| Work order |
Identify every line in the entries below that contains the word "Related", and copy each such line in full.

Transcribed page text
------------

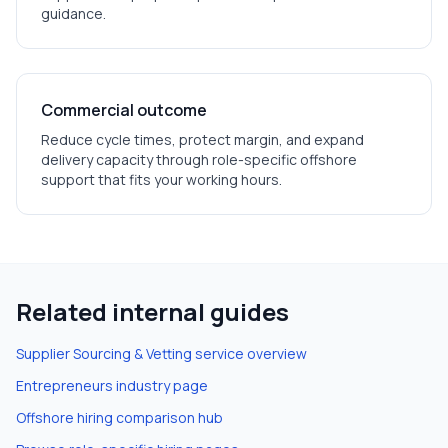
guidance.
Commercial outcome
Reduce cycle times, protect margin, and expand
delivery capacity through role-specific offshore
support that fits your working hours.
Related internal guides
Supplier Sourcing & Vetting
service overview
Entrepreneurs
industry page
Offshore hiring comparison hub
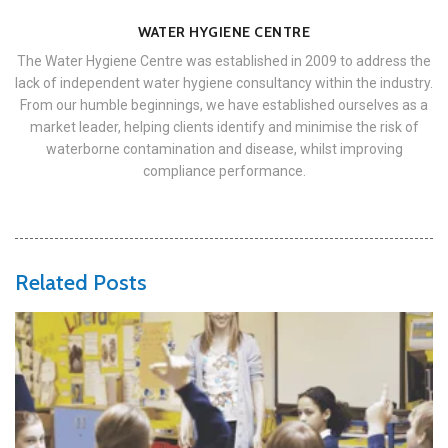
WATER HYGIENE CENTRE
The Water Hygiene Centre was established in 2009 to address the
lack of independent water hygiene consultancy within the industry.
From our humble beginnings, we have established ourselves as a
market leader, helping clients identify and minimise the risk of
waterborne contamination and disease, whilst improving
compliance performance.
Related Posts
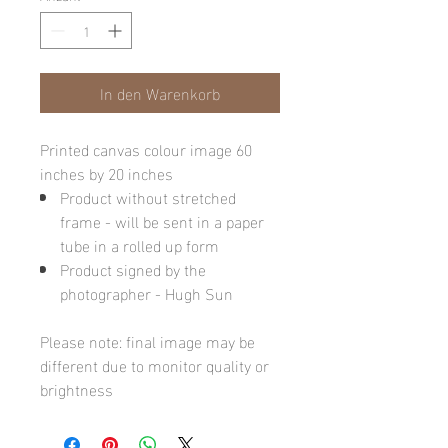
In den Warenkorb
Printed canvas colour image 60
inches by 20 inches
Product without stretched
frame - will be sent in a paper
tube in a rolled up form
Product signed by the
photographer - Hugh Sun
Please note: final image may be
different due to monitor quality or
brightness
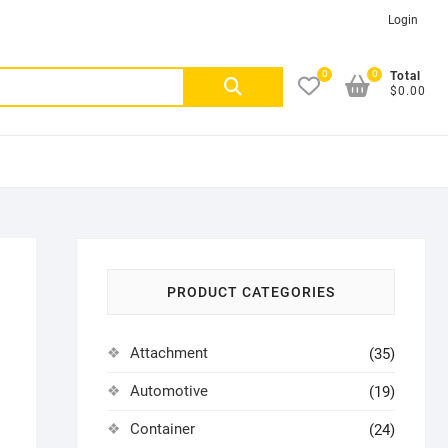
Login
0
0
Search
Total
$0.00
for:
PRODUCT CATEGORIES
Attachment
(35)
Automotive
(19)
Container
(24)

------------

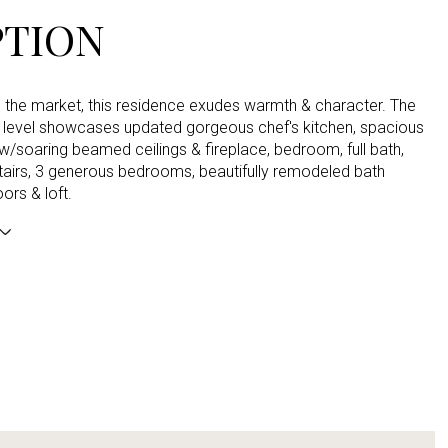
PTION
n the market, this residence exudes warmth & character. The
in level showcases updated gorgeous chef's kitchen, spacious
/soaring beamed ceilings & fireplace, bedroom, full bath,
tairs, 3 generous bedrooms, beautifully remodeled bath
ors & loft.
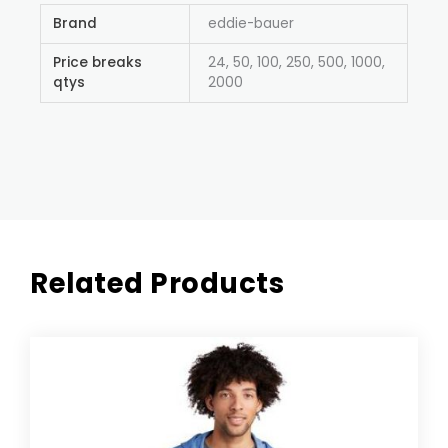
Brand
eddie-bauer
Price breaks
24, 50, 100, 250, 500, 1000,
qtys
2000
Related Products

------------

| Written response |
Related internal guides
Related Posts
Related Products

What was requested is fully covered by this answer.